Conclusion: Fabric Is Not a Fashion Detail — It’s a Health Decision
The swimwear industry has conditioned consumers to choose based on cut, color, and price. Those considerations have their place. But the science is unambiguous: the fabric your swimsuit is made from determines how much UV radiation reaches your skin, how long your suit lasts in chlorinated water, and whether you’re paying $48 once or $125 every year for the same amount of swimming.
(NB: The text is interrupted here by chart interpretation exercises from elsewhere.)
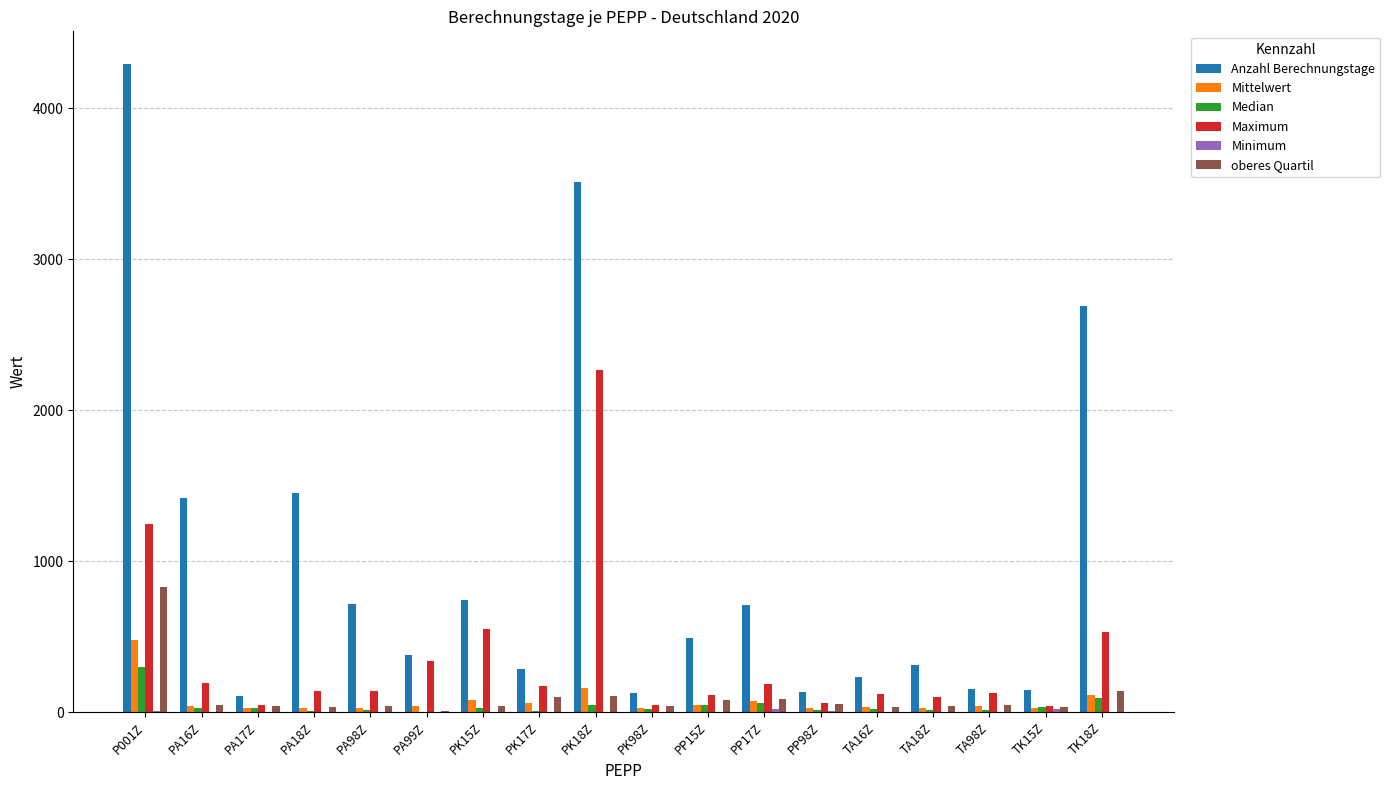

The value of Maximum at PP17Z is 187.0. True or false?

True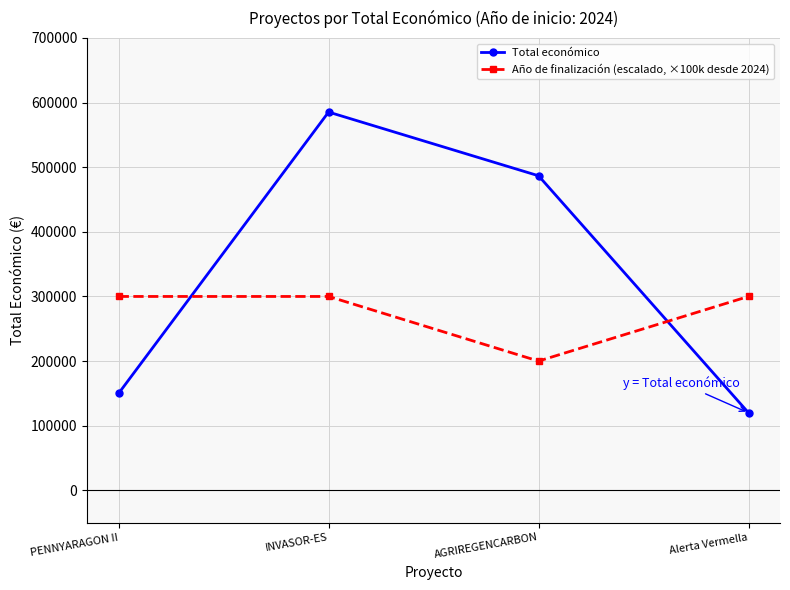

True or false: Año de finalización (escalado, ×100k desde 2024) and Total económico cross at least once.

True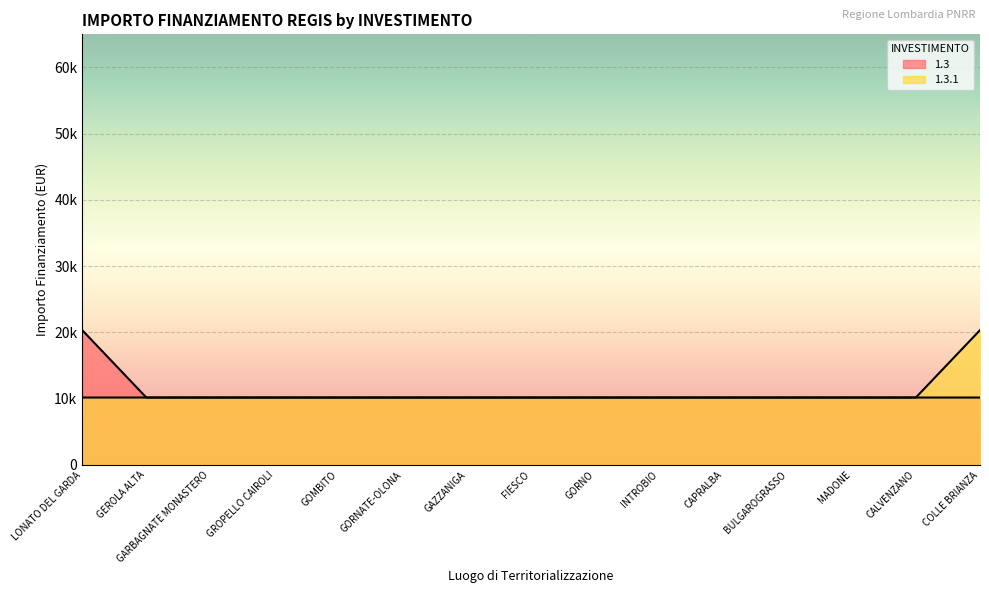

At which category is the sum across all series the highest?

LONATO DEL GARDA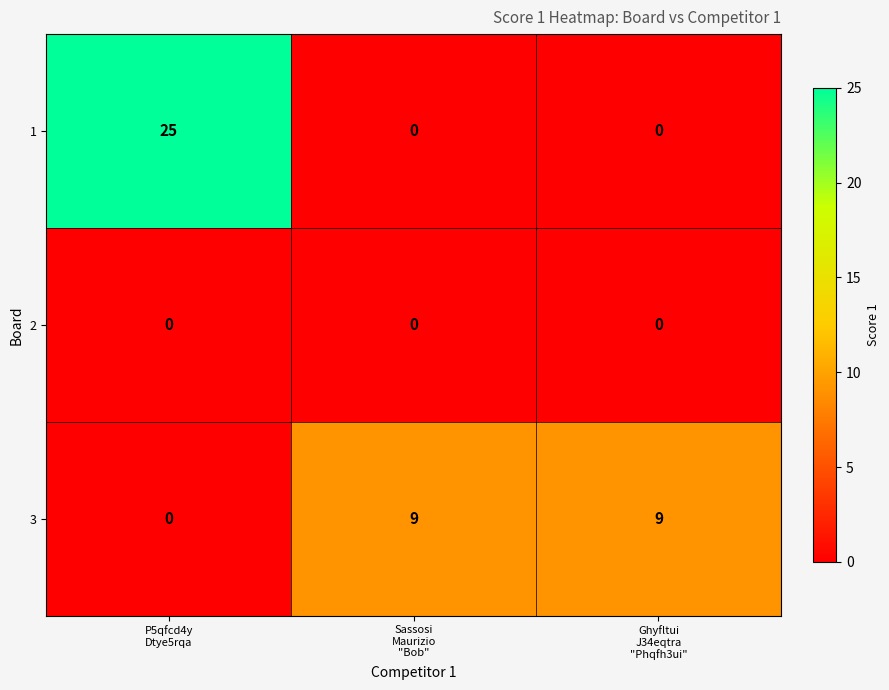

Rank the series by their maximum value, from highest to lowest.

1, 3, 2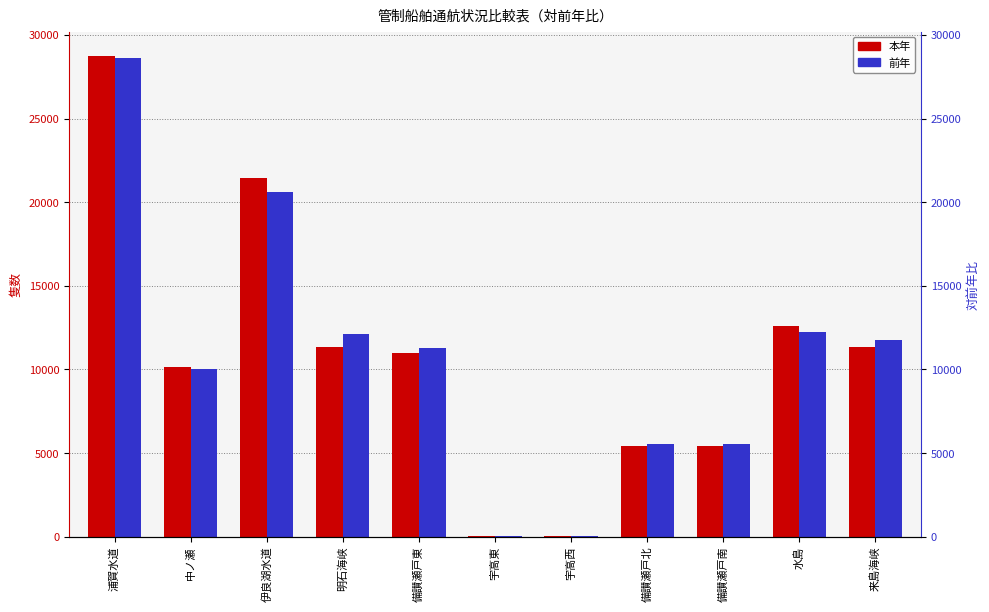

Which series changed the most between 浦賀水道 and 明石海峡?

本年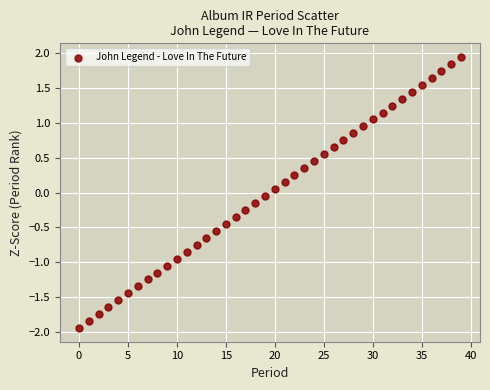

What is the range of Y values (max minus min)?

3.9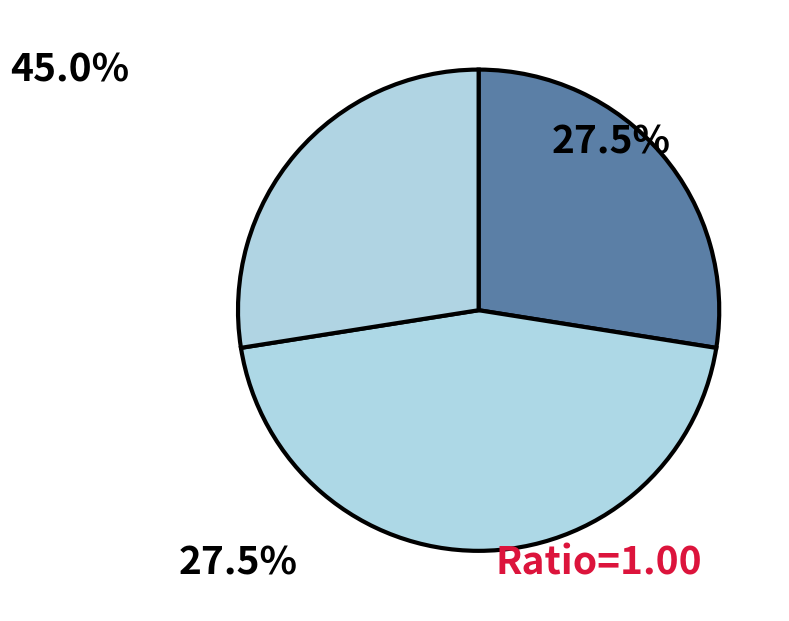

Count the number of slices in the pie.

3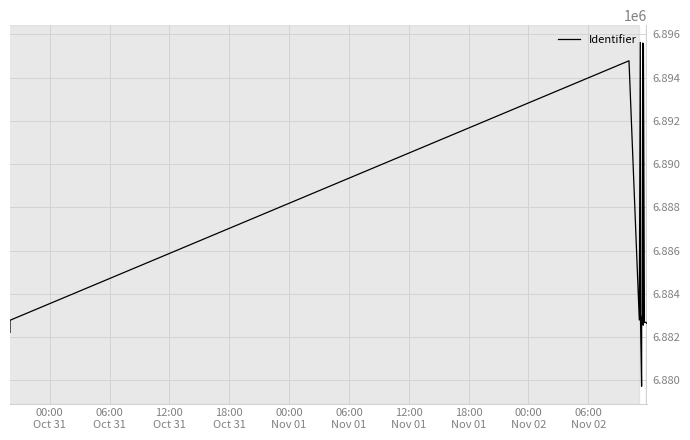

Reading left to right, list all the values displayed in this chart.

6882218	6882776	6894779	6882786	6895631	6882641	6879722	6879720	6882955	6882945	6895600	6882551	6882549	6882961	6882665	6882638	6895580	6882668	6882684	6882686	6882624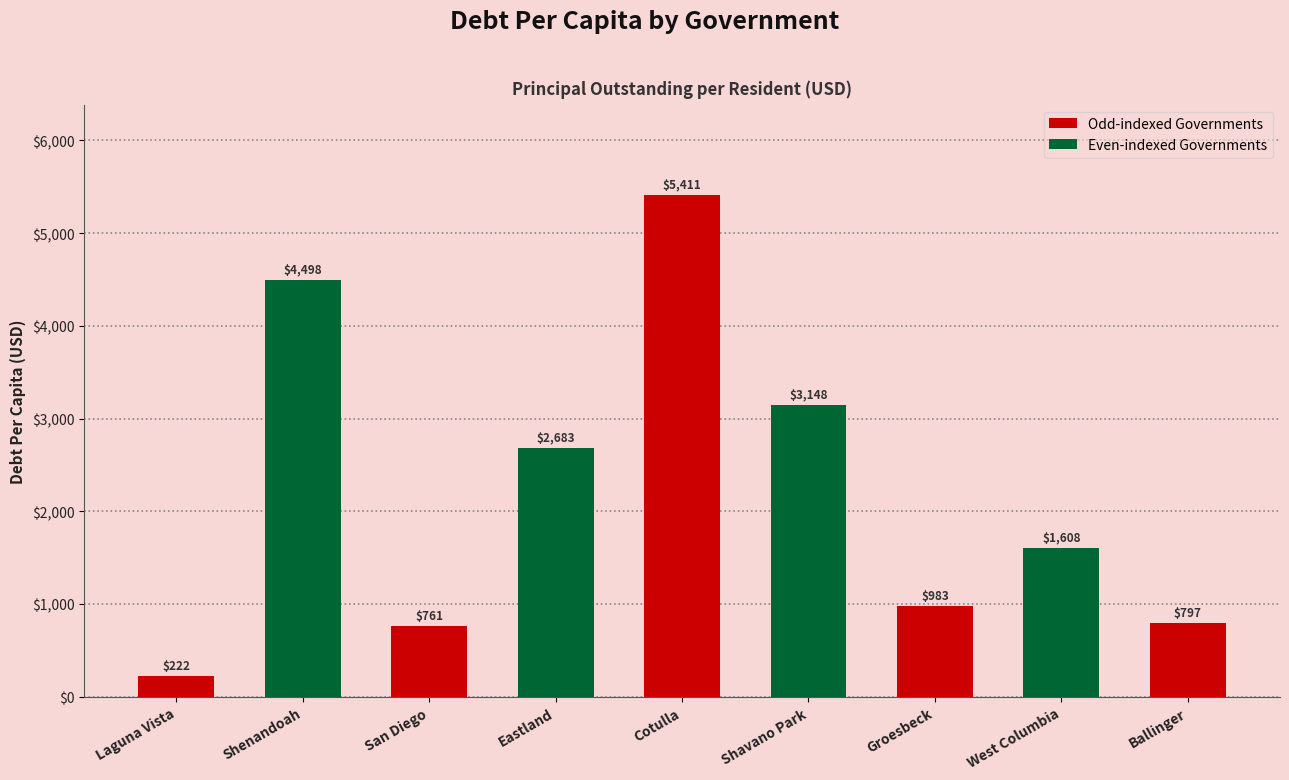

Read the value at Shavano Park.

3148.1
UV radiation is the leading modifiable risk factor for skin cancer. Chlorine degrades conventional swimwear fabrics. Both problems are solved by the same engineering: high-density, UV-absorbing, chlorine-resistant polyamide fabric built at a weight and construction that provides real protection under real-world conditions.
At PLAY, we believe your swimwear should work as hard as you do—protecting your skin, surviving your pool, and performing through your workout. Not because we say so, but because the material science demands it.
Full references cited throughout. Primary sources: Skin Cancer Foundation (skincancer.org), American Academy of Dermatology (aad.org), American Cancer Society (cancer.org), World Health Organization (who.int), U.S. Surgeon General’s Call to Action 2014, Textile Research Journal, International Journal of Molecular Sciences, Journal of the Textile Institute, PMC/National Library of Medicine.